Sur le plan territorial, de grandes inégalités sont apparues entre la zone côtière relativement bien développée et les régions intérieures défavorisées. Sur le plan institutionnel, certes la Constitution de Juillet 2011 a permis quelques avancées, mais depuis la mobilisation de l’administration, des partis politiques et des élus locaux a été faible. De même, la lutte contre la corruption n’a pas fait beaucoup de progrès, et le développement industriel a été porté surtout par les entreprises étrangères (automobile, aéronautique).
Pour établir le nouveau modèle de développement, il faut tout d’abord réfléchir à une vision à long terme à l’horizon (2030) et tracer un cadre stratégique pour atteindre les objectifs escomptés. Il faut accélérer la régionalisation avancée en donnant plus de pouvoirs sur le plan local. Il faut rénover et rendre les politiques publiques plus efficaces. Une coordination étroite et permanente doit être mise en œuvre entre les acteurs étatiques et le secteur privé. Il faut enfin renforcer la notion de participation et l’approche ascendante. Tout en tenant compte des spécificités marocaines, il faut étudier les expériences étrangères en matière de modèle de développement, notamment le cas de la Corée du Sud qui avait le même PIB par habitant que le Maroc dans les années 1960, et qui est maintenant dix fois supérieur à celui de notre pays.

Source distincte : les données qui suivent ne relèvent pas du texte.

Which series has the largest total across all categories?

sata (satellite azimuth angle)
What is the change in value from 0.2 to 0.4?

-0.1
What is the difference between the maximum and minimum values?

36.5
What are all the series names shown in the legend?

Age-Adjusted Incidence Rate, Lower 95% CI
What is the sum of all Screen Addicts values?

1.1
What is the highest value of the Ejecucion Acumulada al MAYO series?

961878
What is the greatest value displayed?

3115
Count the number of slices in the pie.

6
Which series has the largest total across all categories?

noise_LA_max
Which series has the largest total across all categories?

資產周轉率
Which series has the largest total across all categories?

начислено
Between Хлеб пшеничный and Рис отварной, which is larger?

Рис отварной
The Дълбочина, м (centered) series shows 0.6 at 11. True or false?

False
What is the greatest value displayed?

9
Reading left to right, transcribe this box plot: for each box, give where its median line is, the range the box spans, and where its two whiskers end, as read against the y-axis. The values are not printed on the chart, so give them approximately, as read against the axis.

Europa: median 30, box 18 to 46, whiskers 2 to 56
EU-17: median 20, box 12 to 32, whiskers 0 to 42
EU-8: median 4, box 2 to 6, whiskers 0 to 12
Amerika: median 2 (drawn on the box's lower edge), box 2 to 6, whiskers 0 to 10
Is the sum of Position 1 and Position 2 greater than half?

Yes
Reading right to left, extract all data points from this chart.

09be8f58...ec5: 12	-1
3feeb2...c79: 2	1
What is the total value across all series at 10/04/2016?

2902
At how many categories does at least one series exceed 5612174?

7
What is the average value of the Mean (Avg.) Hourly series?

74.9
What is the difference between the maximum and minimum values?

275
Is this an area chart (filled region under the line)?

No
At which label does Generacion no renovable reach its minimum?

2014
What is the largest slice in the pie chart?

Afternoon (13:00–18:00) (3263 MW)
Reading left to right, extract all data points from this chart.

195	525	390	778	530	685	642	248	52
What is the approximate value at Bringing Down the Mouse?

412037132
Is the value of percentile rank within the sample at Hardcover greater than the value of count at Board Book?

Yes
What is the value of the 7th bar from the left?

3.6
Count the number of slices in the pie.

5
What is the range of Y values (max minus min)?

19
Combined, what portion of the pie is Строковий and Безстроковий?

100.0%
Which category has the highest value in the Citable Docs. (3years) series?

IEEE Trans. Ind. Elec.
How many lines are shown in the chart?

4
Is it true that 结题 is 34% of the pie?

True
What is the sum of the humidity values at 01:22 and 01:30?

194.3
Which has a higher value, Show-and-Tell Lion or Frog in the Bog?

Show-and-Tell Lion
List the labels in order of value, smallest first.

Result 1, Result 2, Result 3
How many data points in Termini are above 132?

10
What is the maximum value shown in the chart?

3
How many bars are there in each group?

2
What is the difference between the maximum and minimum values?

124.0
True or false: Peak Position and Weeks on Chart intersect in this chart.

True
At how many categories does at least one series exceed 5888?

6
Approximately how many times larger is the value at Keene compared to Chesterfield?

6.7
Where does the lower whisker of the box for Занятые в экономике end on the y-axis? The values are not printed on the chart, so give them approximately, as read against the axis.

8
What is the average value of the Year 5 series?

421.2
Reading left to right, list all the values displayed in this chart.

Suite au discours royal, le Chef de gouvernement a constitué le 17 Octobre 2017 une Commission gouvernementale pour s’atteler à ce nouveau modèle de développement de notre pays. Cependant, il faut impliquer également les partis politiques d’opposition, les syndicats, et la société civile car l’instauration de ce nouveau modèle concerne tout le peuple marocain.